In the same vein, though from a different perspective, Von
Beyme believes the balance of power between the central party
organisation and the parliamentary party has shifted to the
disadvantage of the latter [14]. Empirical studies, however, do not
support Michels' and Von Beyme's positions that all parties would
develop dominance by extra-parliamentary parties. There is still
substantial scope for other possibilities [15]. Other research
concludes:
'Doctrinaire parties experienced high degree of centralisation
and involvement with low levels of complexity and factionalism in
their organisation and fared poorly at the polls while maintaining
strong cohesion in the legislature and engaging in many
activities. On the other hand, parties that we call 'mobilising'
tend to do well in elections, while engaging in several
non-campaign activities although showing little legislative
cohesion. Organisationally, mobilising parties tend to be highly
complex but not very centralised, and they have little
factionalism and low levels of membership involvement' [16].
Different MPs' behaviour, then, goes beyond party leadership
domination and points to the effect of other factors. Al-Saqqaf
argues that the main factor influencing MPs in Yemen is the media
[17]. Despite that, 66.4 per cent of the MPs said the media are
not important. The media, however, probably influence MPs
indirectly through influencing parties' election manifestos. Yet,
two other factors are still important in relations between MPs and
their parties. The first is the MPs' personal experiences and
attitudes. The second is the type of the issues raised: the more
the issues are clear and have a direct effect on people, the more
MPs are responsive regardless of their parties' points of view.
Nomination is certainly not the exclusive preserve of the party
at the centre. There are no rules or law in Yemen establishing
criteria for nomination. Apart from the YSP, all parties seek
nominees who have the best chance of carrying their
constituencies. The YSP boycotted the 1997 election, making it
difficult to observe changes in its selection, as happened with
the other left-to-centre parties, which modified their criteria
for nomination from loyalty and ideology to the ability of a
nominee to win a constituency. In general, because of the
traditional society based on kinship networks, only 57.7 per cent
of the MPs said they are representing a political party.
Therefore, nomination to a great extent is based on social and
personal characteristics.
Linked to this is the incumbency rate, which was 21 per cent in
the 1993 Parliament and 42 per cent in the 1997 Parliament. The
latter had a higher rate for two reasons. First, most of the MPs
elected to the 1993 Parliament were new because the MPs of the
1990 Parliament were appointed and among them only 12.9 per cent
had been re-elected. The second factor is the absence of the YSP
in 1997 because it boycotted the election, providing a space for
others for re-election. Overall, among the incumbents 42.3 per
cent belonged to the GPC, 25.4 per cent to the YSP, 15.2 per cent
to the Islah, 13.5 per cent were Independents, and 1.8 per cent
for each were from the Ba'ath and Nasserite parties.
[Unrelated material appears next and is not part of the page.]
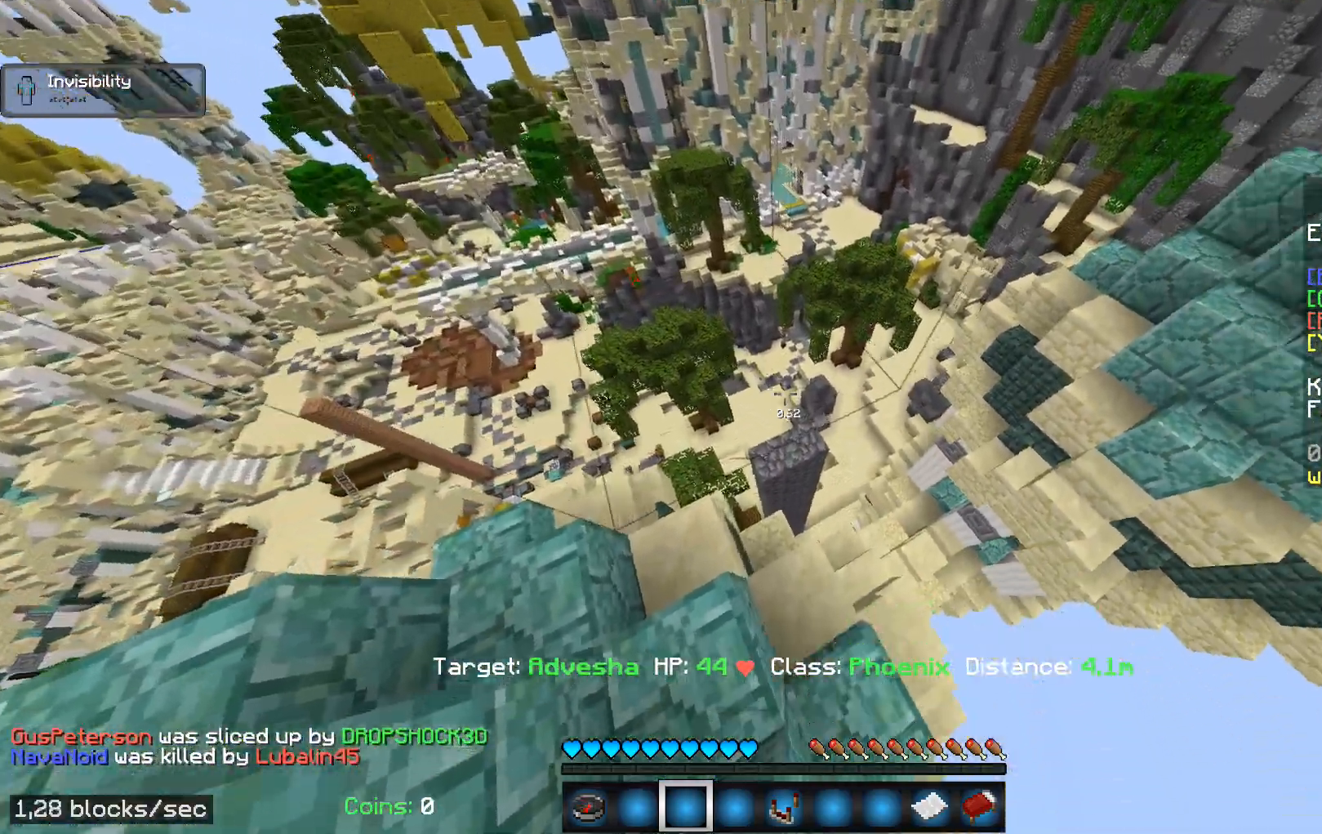
{"keys": ["a"], "mouse": [], "events": [[133, "w", "up"], [317, "a", "down"]]}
For those who were denied re-nomination, it never happened
because of their stand on a policy question. A considerable number
of nominees are chosen at local level because of their status,
which makes parties endorse their nomination. Many MPs also
competed as independents and later different parties competed to
affiliate them. The GPC is the most successful in recruiting
independent MPs because of the privileges it provides as a ruling
party. Weak control over nomination deprives parties of a powerful
instrument for imposing ideology and policy conformity on MPs.